─── TRECHO DO TEXTO

A próxima reunião do Conselho foi marcada o próximo dia 23 de abril, às 14h, no mesmo local. 
 
 
A política cultural do Estado
 
 
Partindo desse descontentamento da classe artística e de produtores culturais, os editais refletem o viés que a política cultural toma não só nesses cem dias do governo Paulo Hartung, mas de uma tendência já apresentada nos últimos anos: a falta de esclarecimento sobre as decisões políticas. 
 
Acerca desse assunto, Orlando Lopes (foto acima), ativista cultural, presidente da Comissão Interna de Exensão do curso de Letras da UFES, Coordenador do Neples – Núcleo de Estudos e Pesquisas da Literatura do ES, Membro da Comissão Permanente de Cultura do CCHN/UFES e pesquisador em Economia Criativa, fez uma análise das políticas culturais do Estado.
 
“Minha dificuldade em relação à compreensão sobre a política do governo atual é a falta de clareza de um contexto de pensamento sobre a política cultural, a falta de clareza em relação aos fundamentos dessa política, embora essa indefinição não tenha surgido agora. Nestes cem dias, o elemento mais objetivo que o governo propõe na área da cultura, seu primeiro movimento discursivo, é o da formalização da economia criativa como política de Estado. Houve uma contenção, houve um corte de verbas que foi geral, para todo o secretariado, mas eu não vi a Secretaria de Cultura se manifestar sobre as implicações imediatas e de longo curso dessa atitude. Não houve uma declaração, uma matéria que fosse colocada nos veículos oficiais dizendo que a Secretaria absorveu o fato de o governo do Estado ter tomado uma decisão de corte, nem o que acontecerá a partir dela. Era de se esperar um anúncio, no mínimo, que não haveria corte dos serviços oficiais ou de como isso afetaria o funcionamento de serviços regulares e de programas estratégicos. Então a sociedade, a classe artística e de produtores culturais ficam sem uma orientação, sem saber como lidar com o cenário”, observa.

──────
─── AMOSTRA DA LISTAGEM

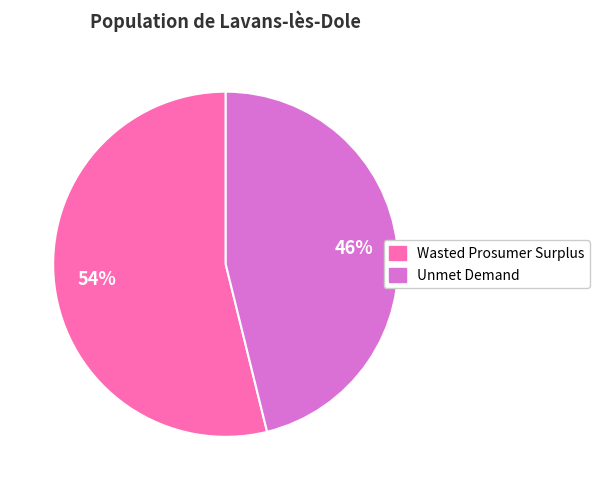

Which category accounts for the majority?

Wasted Prosumer Surplus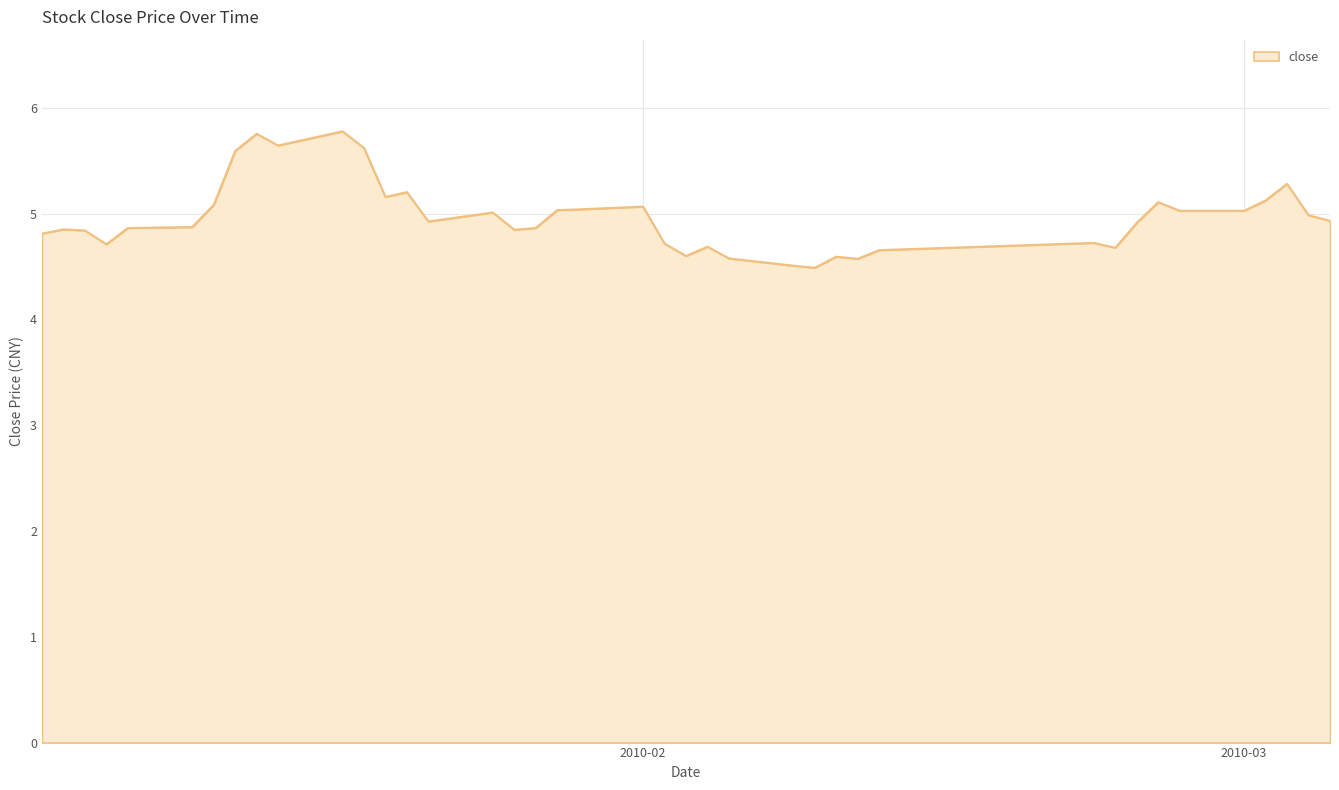

What is the minimum value shown in the chart?

4.5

──────

EXERCÍCIOS PROPOSTOS:
1. Segundo o texto sobre a política cultural do Estado, qual é o primeiro movimento discursivo do governo na área da cultura, de acordo com Orlando Lopes?
2. Dê prosseguimento ao texto sobre a política cultural do Estado, a partir da última frase apresentada.

RESPOSTAS POR ITEM:
1. A formalização da economia criativa como política de Estado.

2.
 
Palestras de “economia criativa”, destaca orlando, como a de hoje (10), no Sebrae, com a convidada Claudia Leitão, estampam bem o direcionamento que o governo pretende dar à área da cultura. Mas esse estampamento vem ainda carregado de questões a serem respondidas. “Houve uma chamada para constituir uma rede de economia criativa que o governo fez questão de dizer que é ele que vai capitanear. Só que ao apresentar dessa forma, não se responde qual é o lugar então da economia criativa nesse processo. Mesmo que se assuma, então, que a economia criativa será usada como forma de bancar financeiramente as ações –  porque é preciso de dinheiro para se fazer cultura – quais são os instrumentos que a política vai dar? Agora é a fase da definição. Mesmo que não se tenha uma definição conceitual, é preciso ter a definição instrumental. E qual é o único instrumento de cultura hoje constituído? O edital”, esclarece Orlando.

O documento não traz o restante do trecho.